The film was originally recorded in an exploratory survey using ice-penetrating radar, a technique still used today to capture information from the surface through the bottom of the ice sheet. The radar shows mountains, volcanoes and lakes beneath the surface of Antarctica, as well as layers inside the ice sheet that reveal the history of climate and flow.
Newly uncovered features
The researchers identified several features beneath the ice sheet that had previously only been observed in modern data, including ash layers from past volcanic eruptions captured inside the ice and channels where water from beneath the ice sheet is eroding the bottom of ice shelves. They also found that one of these channels had a stable geometry for over 40 years, information that contrasts their findings about the Thwaites Glacier ice shelf, which has thinned from 10 to 33 percent between 1978 and 2009.

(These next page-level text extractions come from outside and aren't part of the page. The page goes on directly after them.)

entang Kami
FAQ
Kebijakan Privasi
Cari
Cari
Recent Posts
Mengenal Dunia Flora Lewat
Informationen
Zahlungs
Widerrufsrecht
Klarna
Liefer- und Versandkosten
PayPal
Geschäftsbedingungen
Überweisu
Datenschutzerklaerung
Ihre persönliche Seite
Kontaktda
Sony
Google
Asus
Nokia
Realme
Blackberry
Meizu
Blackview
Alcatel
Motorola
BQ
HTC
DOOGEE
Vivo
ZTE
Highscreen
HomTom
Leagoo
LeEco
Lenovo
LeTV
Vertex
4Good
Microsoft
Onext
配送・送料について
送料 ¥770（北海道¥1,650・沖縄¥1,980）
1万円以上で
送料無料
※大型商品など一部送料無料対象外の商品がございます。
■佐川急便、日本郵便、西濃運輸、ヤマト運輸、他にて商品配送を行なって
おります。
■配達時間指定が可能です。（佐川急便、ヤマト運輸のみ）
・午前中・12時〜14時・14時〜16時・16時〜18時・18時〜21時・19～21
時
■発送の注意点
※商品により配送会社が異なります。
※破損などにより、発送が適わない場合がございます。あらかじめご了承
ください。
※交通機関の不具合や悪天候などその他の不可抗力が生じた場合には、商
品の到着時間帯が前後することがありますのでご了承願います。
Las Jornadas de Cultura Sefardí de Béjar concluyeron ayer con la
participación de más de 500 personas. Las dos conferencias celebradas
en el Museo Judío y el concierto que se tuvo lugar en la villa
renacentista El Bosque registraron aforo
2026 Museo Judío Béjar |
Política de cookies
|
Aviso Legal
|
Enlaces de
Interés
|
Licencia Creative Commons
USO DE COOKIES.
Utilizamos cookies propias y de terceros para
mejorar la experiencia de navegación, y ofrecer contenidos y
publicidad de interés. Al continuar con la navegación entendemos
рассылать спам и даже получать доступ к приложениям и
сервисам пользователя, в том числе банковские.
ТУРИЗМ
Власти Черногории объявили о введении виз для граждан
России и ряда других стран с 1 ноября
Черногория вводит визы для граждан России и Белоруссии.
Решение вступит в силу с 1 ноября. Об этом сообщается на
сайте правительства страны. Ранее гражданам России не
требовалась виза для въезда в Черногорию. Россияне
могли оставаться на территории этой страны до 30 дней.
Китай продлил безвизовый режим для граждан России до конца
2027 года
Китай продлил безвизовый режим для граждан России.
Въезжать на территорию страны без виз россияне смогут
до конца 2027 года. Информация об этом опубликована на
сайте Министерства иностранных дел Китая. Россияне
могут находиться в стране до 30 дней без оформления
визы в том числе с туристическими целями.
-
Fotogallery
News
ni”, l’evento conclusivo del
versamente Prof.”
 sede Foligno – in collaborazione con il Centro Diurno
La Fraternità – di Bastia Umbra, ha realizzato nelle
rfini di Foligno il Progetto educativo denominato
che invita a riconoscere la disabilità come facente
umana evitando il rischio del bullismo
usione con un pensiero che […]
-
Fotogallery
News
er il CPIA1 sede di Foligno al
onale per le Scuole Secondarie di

“The fact that we were able to have one ice shelf where we can say, ‘Look, it’s pretty much stable. And here, there’s significant change’ – that gives us more confidence in the results about Thwaites,” Schroeder said.
The scientists hope their findings demonstrate the value of comparing this historical information to modern data to analyze different aspects of Antarctica at a finer scale. In addition to the radar data, the Stanford Digital Repository includes photographs of the notebooks from the flight operators, an international consortium of American, British and Danish geoscientists. (Read more about the process of digitizing the archival film.)
“It was surprising how good the old data is,” Schroeder said. “They were very careful and thoughtful engineers and it’s much richer, more modern looking, than you would think.”
Schroeder also holds a courtesy appointment in electrical engineering. Stanford co-authors include postdoctoral researchers Winnie Chu and Matthew Siegfried, now with the Colorado School of Mines; graduate students Emma MacKie and John Emmons; Summer Undergraduate Research in Geoscience and Engineering (SURGE) participant Katherine Vega, now with the University of Colorado Boulder; and assistant professor of computer science Keith Winstein. Other co-authors are affiliated with the University of Cambridge, Imperial College London and the University of Edinburgh.
The research was supported by NASA, NSF and the George Thompson Fellowship at Stanford University.